As a GHDonline participant, I received a summary of Josh’s post to my email inbox, and I clicked through and commented on his blog. I had been working with a few other students to initiate a project involving OpenMRS and a community health program in Burundi, and Josh’s work shaped my thinking significantly. By Thanksgiving of 2008 we had decided to start working together, though we never had a chance to meet in-person until the following February! 

In the intervening years we’ve participated in many community fora, online and offline. The Global Digital Health Forum has grown from a small gathering of an emerging mHealth community of practice, to an annual mega conference. We were founding contributors to the ICT4CHW google group, along with colleagues from Dimagi and elsewhere. We continued to take part in conversations with the GHDonline community, and have been found on the OpenMRS forum, the ODK forum, and the Principles for Digital Development forum from time to time. Over the years we’ve really tried to do digital health in an open, community-oriented way. Our field keeps evolving though, and last year we started to see a shift in our community’s needs. 

Recognizing important changes in the wider digital health field

The first shift was a growing appetite for more detailed, pragmatic conversations about implementing and contributing to software for community health. The software Medic develops has always been open source and co-designed with our partners. Nevertheless, we were becoming increasingly aware that governments and other technical organizations need many additional open access resources to deploy these systems independently, from technical guidance docs to design resources, tools for testing, and end-user training materials. Moreover, we heard that they wanted an open place to discuss and collaboratively develop these materials with each other. Our community had grown too large to depend on the wider digital health field’s community fora, or on a growing torrent of one-to-one conversations over Skype and email. 

The second shift was an increasing recognition that our partners wanted an open space to discuss a range of technical components and other resources that they are developing and using to support community health. Medic Mobile has always used a range of third-party open source components alongside the software we develop. Yet it was a real shift for us to realize how much value we could add by facilitating conversations about how these components come together in practice, to address concrete challenges in community health. Our efforts with Oppia Mobile, the mRDT Capture app and the beneficiary feedback system have made exciting first steps in this direction.   

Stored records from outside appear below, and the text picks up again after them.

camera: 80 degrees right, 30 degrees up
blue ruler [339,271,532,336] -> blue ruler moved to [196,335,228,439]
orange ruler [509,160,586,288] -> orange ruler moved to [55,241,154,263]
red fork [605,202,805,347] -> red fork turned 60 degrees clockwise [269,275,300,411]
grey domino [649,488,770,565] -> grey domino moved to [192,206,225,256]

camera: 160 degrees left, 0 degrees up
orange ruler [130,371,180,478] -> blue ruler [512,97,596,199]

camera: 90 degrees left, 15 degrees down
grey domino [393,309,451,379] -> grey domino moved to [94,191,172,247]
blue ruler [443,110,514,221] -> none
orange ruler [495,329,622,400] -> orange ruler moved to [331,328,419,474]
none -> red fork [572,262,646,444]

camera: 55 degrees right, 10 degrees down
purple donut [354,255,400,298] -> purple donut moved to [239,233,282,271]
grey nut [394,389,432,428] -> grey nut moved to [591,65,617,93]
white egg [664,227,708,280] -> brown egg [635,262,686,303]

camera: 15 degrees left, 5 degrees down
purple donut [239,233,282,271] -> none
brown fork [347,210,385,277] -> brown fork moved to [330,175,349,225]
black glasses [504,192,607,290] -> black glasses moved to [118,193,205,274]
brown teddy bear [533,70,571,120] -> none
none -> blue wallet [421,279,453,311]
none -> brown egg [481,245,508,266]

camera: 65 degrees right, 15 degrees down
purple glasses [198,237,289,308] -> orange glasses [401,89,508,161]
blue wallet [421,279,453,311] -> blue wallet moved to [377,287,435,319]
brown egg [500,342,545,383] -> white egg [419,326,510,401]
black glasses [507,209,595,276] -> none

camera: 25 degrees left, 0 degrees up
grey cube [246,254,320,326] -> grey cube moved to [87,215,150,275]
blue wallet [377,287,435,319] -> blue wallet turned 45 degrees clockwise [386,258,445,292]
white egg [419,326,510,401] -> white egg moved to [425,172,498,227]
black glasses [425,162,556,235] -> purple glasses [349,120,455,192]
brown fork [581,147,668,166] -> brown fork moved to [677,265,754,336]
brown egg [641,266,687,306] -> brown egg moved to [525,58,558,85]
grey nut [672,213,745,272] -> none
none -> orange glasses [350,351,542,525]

The CHT community forum is part of a larger movement in digital health, which increasingly recognizes the value of open, collaboratively developed public goods. We’re grateful to Digital Square and the Principles of Donor Alignment in Digital Health for helping us to articulate how the public goods approach translates into greater health impact with and for hard-to-reach communities. In some respects their efforts have pushed forward our thinking, and in other respects they’ve succeeded a grasping a sentiment that has always been central to what we stand for at Medic Mobile. This much has always been true: we believe in the power of an open, online forum as a meeting place and catalyst for our collective work. There is no other kind of community in which our story would ever have been possible. Now, as a steward of the CHT, we’re hoping to create that kind of opportunity for others. If you have feedback about how we’re doing, a question, or an idea to share, I hope you’ll sign onto the forum to let us know.